――夜宵ちゃんのキャラコメンタリーをお願いします。
近藤 夜宵ちゃんは「絶対に関わりたくない子供」というイメージで作りました。考え方も頭のネジが飛んでいるというか、サイコな子というか。交通事故でIQで上がるとともに感情が死んでいるというのが、何となくある設定ですね。目は描いてみて「上手くいった、ああよかった」という感じです。
星野 夜宵ちゃんは最初に絵を見た時と、読んだ時の感想が違うんですよ。最初は「無」というか、喜怒哀楽が薄い子だと思ったのですが、螢ちゃんの言葉に頬を染めたり、お母さんを見つけたい一途さが、生きている感じがしました。むしろ死んだ感じがしたのは螢ちゃん。1話目の「あなたは恐怖を愛している」というコマで一気に落とされました。ここ、絵も台詞もすごくいい!あと螢ちゃんが電話ボックスで笑うコマとか、こっちの方が底が知れない。夜宵ちゃんの方が安心して見ていられます。

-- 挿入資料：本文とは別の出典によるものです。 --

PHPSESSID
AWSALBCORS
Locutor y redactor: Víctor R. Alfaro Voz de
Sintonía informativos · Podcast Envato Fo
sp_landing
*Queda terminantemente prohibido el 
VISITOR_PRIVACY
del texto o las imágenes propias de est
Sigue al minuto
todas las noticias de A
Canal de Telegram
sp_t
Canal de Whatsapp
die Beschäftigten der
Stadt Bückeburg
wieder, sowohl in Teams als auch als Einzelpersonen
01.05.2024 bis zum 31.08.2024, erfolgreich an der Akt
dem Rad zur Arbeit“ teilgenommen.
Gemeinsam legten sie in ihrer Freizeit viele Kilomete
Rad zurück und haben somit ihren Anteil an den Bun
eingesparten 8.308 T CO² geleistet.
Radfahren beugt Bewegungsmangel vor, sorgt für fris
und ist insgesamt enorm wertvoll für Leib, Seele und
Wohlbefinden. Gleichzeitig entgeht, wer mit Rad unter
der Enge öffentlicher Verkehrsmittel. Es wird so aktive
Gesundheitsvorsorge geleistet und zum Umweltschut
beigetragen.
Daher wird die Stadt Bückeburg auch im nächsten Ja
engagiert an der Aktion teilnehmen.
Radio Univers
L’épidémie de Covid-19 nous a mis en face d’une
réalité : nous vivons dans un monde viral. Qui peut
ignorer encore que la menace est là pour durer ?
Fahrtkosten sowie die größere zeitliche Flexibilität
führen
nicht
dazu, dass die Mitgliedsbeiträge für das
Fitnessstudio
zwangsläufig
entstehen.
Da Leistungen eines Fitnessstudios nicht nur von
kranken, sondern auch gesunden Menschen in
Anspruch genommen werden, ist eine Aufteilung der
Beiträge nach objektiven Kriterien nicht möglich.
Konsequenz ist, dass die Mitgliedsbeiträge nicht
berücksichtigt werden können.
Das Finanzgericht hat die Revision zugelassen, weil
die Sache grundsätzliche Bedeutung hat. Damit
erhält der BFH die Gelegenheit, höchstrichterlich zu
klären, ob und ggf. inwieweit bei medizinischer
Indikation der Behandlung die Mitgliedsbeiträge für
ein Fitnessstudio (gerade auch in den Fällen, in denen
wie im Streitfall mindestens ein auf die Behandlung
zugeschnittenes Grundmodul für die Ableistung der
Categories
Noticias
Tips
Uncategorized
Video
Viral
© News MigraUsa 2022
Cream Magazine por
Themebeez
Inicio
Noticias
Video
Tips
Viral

近藤 星野先生が指摘されているところは、夜宵ちゃんが人と関わることで変化してきた部分なんです。最初は無だったのが人と関わることで表情が出てきた…という印象で描いています。でも一貫して笑わないんですよ。
星野 いやぁ、頬を染めてくれるだけで十分です。それだけでめっちゃ可愛くて好きです(笑)。
――螢多朗は読者が共感できる主人公として作られたキャラですか?
近藤 …のつもりでしたが、描いてみると一番こいつがヤバいのでは?と。メインの3人が全員ヤバいのは読者に不親切という意見もあったのですが…この作品は敢えて尖った方が正解と思い、螢多朗も詠子も今の形になりました。つまり読者が共感しやすいキャラが1人もいない状態です(笑)。
――詠子も螢多朗と同様、謎が深い人物ですね。
近藤 皆さんが感じたように「何なの、この人?」と思って欲しい意図がありました。
星野 私は詠子がずーっと手を隠しているところが気になっていました。途中で手袋をしていない部屋着で騙されかけましたが、「いや、やっぱり手は見えていない!」と(笑)。
近藤 そこは片方だけ手袋にして、一旦フェイクを入れたんですよ。星野先生は引っ掛かりませんでしたが(笑)。